PyData London 2022

Don't Stop 'til You Get Enough - Hypothesis Testing Stop Criterion with “Precision Is The Goal”
06-19, 11:45–12:30 (Europe/London), Tower Suite 3

In hypothesis testing the stopping criterion for data collection is a non-trivial question that puzzles many analysts. This is especially true with sequential testing where demands for quick results may lead to biassed ones. I show how the belief that Bayesian approaches magically resolve this issue is misleading and how to obtain reliable outcomes by focusing on sample precision as a goal.


Hypothesis testing may come off as a dark art. On the one hand, data collection is expensive. On the other, small data sets may not yield enough statistical significance to draw meaningful conclusions. Combining these constraints with stakeholder requirements for quick answers from data makes the task of choosing the sample size stopping criterion a challenging balancing act.

This is especially true if the data is collected in a sequential manner, where a person, or an algorithm, needs to determine when to stop collecting data to satisfy the project requirements without introducing confirmation bias.

This talk is targeted to anyone involved in experimentation, technical or managerial, and is interested in improving how they plan an experiment budget and conduct post data collection interpretation. A basic understanding of statistics and hypothesis testing experience are nice-to-haves but not essential as I will outline the basics.

In this talk you will learn why even though Bayesian approaches are more reliable than Frequentist ones for small data sets they do not magically solve the problem of confirmation bias. This will be followed with an introduction to John Kruschke's “Precision is the Goal” method, where by determining in advance the experiment expected precision level yields robust results.

Demonstrating on a pythonic demo calculator I conclude with a discussion of the importance of communication of the considerations with stakeholders for expectation management.

Slides: bit.ly/precision-goal

  • Motivation (3 minutes)
  • A Gentle Introduction to Hypothesis Testing (5 minutes)
  • The Problem with Extreme Stop Criterions in sequential hypothesis testing (10 minutes)
  • Precision is the Goal as a proposed Stop Criterion (9 minutes)
  • Real life considerations in application and demoing with a streamlit calculator (5 minutes)
  • Summary (3 minutes)
  • Q/A (5 minutes)

Prior Knowledge Expected

No previous knowledge expected

Ex-cosmologist turned data scientist with over 15 years experience in solving challenging problems. I am motivated by intellectual challenges, highly detail oriented and love visualising data results to communicate insights for better decisions within organisations.
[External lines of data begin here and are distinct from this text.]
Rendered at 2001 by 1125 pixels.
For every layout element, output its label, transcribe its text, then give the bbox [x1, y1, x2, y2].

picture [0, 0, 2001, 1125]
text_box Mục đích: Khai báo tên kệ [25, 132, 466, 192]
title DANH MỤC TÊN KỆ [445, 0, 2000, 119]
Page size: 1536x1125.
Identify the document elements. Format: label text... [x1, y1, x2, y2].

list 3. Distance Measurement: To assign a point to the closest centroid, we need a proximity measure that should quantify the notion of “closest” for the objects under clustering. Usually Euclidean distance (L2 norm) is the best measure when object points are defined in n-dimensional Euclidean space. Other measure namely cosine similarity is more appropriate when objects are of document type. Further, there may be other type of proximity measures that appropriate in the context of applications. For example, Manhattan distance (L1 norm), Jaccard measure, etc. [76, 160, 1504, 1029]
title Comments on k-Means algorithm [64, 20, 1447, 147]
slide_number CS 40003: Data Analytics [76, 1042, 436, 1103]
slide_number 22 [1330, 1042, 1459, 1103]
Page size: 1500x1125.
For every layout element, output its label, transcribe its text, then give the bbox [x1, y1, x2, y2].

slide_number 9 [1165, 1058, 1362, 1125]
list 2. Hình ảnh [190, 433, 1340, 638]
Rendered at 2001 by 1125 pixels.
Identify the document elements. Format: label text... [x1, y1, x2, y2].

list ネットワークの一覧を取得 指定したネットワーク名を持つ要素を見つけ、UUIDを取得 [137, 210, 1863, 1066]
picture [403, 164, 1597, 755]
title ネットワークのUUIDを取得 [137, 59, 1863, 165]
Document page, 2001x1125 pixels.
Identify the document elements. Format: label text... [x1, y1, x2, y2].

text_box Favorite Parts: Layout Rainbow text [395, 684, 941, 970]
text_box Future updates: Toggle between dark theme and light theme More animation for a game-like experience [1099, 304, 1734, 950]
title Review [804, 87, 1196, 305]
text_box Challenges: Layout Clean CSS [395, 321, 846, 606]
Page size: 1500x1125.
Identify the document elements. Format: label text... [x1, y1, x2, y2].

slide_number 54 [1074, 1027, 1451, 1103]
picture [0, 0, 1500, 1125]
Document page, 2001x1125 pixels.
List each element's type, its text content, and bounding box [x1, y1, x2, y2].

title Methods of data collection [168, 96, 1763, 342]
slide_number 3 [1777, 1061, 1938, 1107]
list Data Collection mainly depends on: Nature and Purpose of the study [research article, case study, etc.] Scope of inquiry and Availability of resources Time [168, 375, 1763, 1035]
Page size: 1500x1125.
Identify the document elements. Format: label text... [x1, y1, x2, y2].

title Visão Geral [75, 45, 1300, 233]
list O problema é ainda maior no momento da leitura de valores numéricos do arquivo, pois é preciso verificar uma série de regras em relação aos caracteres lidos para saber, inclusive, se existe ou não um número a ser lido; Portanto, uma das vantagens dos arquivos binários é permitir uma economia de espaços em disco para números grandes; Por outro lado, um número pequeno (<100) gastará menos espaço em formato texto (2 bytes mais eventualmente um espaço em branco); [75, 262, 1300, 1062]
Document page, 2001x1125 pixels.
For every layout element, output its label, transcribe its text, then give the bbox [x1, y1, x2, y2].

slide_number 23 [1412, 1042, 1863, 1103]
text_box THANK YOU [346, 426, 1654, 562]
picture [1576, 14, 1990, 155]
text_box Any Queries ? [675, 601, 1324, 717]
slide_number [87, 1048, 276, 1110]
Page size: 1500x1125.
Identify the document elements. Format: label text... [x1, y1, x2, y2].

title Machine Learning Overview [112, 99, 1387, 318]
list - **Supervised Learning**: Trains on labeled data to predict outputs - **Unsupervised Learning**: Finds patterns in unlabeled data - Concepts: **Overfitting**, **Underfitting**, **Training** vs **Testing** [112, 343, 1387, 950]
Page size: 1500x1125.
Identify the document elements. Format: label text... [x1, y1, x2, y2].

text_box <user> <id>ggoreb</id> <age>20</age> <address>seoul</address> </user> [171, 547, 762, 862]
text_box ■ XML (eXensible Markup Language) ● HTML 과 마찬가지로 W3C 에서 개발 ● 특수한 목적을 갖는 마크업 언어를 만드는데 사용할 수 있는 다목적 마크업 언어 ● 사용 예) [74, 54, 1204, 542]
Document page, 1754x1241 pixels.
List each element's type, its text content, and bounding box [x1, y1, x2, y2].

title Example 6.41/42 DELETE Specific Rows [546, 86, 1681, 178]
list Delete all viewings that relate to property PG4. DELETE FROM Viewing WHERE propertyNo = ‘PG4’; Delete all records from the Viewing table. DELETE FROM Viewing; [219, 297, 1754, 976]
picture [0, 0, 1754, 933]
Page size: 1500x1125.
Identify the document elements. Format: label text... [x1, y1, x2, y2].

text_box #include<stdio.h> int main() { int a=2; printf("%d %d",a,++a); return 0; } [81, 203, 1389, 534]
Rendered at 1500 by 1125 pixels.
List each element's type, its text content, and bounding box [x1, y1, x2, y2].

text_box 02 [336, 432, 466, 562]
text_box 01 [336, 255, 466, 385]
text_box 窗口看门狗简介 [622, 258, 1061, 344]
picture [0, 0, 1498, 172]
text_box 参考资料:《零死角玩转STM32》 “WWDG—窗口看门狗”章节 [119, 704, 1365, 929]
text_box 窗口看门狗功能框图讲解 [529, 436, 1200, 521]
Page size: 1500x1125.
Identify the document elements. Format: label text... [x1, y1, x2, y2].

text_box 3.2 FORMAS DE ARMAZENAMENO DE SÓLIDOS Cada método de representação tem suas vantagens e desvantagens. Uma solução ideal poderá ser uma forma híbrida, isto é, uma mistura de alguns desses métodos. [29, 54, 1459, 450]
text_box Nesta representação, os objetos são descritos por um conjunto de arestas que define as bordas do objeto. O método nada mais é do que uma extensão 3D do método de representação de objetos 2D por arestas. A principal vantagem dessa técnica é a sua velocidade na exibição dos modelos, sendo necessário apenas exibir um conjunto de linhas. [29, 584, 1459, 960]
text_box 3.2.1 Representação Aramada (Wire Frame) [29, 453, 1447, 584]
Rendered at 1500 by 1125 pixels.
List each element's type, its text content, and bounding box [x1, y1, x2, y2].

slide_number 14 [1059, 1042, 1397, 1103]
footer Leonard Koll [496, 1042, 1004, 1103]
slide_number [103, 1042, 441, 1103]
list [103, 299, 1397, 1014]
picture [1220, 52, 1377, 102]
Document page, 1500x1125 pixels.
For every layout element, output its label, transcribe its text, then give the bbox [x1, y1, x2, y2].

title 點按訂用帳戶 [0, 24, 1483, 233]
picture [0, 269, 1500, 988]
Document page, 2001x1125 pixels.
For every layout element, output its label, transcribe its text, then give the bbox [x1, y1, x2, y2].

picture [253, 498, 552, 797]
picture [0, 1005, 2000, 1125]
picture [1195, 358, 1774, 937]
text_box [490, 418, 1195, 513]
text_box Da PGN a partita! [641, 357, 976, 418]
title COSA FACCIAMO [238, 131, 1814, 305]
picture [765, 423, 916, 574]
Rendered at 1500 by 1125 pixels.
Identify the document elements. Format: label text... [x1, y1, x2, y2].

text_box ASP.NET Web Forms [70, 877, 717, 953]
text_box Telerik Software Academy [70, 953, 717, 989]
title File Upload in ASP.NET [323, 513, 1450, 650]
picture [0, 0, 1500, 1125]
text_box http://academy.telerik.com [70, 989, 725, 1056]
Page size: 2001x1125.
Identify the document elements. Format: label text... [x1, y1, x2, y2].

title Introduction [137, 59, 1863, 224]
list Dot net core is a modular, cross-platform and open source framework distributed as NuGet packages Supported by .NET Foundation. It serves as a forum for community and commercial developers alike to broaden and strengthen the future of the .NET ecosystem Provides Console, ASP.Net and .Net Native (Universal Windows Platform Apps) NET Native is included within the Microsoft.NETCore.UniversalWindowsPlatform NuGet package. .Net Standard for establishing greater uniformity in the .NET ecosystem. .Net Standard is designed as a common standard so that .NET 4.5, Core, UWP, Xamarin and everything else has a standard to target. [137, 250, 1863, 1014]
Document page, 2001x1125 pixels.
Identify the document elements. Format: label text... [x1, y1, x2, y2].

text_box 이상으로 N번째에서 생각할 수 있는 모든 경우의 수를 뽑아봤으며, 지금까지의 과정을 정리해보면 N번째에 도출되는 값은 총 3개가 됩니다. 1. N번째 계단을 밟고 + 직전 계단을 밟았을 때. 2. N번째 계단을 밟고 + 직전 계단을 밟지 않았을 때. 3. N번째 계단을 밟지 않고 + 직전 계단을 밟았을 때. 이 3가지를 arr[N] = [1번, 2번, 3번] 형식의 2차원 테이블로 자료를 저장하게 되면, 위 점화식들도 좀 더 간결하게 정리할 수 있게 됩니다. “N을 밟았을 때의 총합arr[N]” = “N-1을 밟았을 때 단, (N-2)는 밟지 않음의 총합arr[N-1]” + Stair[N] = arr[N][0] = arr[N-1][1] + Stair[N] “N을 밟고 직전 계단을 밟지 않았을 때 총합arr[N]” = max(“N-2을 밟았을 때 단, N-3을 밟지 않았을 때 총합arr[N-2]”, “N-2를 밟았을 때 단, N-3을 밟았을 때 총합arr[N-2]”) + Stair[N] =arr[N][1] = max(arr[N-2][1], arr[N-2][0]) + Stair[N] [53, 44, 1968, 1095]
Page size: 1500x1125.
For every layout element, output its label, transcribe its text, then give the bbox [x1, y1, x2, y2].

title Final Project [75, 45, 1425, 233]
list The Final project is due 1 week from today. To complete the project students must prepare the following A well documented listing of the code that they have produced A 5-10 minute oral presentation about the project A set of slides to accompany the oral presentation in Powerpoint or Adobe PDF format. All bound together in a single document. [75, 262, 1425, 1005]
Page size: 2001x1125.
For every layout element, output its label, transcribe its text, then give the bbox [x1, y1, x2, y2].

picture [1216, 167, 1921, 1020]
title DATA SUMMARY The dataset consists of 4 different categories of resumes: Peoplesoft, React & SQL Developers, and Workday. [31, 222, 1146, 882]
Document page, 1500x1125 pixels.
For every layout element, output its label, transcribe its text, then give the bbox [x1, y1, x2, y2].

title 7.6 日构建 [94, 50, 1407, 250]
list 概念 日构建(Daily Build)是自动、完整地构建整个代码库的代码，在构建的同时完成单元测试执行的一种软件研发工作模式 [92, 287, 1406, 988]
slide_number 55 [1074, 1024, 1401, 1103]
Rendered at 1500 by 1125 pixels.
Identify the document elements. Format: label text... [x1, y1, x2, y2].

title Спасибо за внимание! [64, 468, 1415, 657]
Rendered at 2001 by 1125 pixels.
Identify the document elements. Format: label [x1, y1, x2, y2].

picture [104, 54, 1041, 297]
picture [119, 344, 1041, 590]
My main drive as a data scientist is applying scientific approaches that result in practical and clear solutions. To accomplish these, I use whatever works, be it statistical/causal inference, machine/deep learning or optimisation algorithms. Being result driven I have a passion for facilitating stakeholders to make data driven decisions by quantifying and communicating the impact of interventions to non-specialist audiences in an accessible manner.

My claim for fame is that between 2004-2014 I lived in four different continents within a span of a decade, including three tennis Grand Slam cities (NYC, Melbourne, London).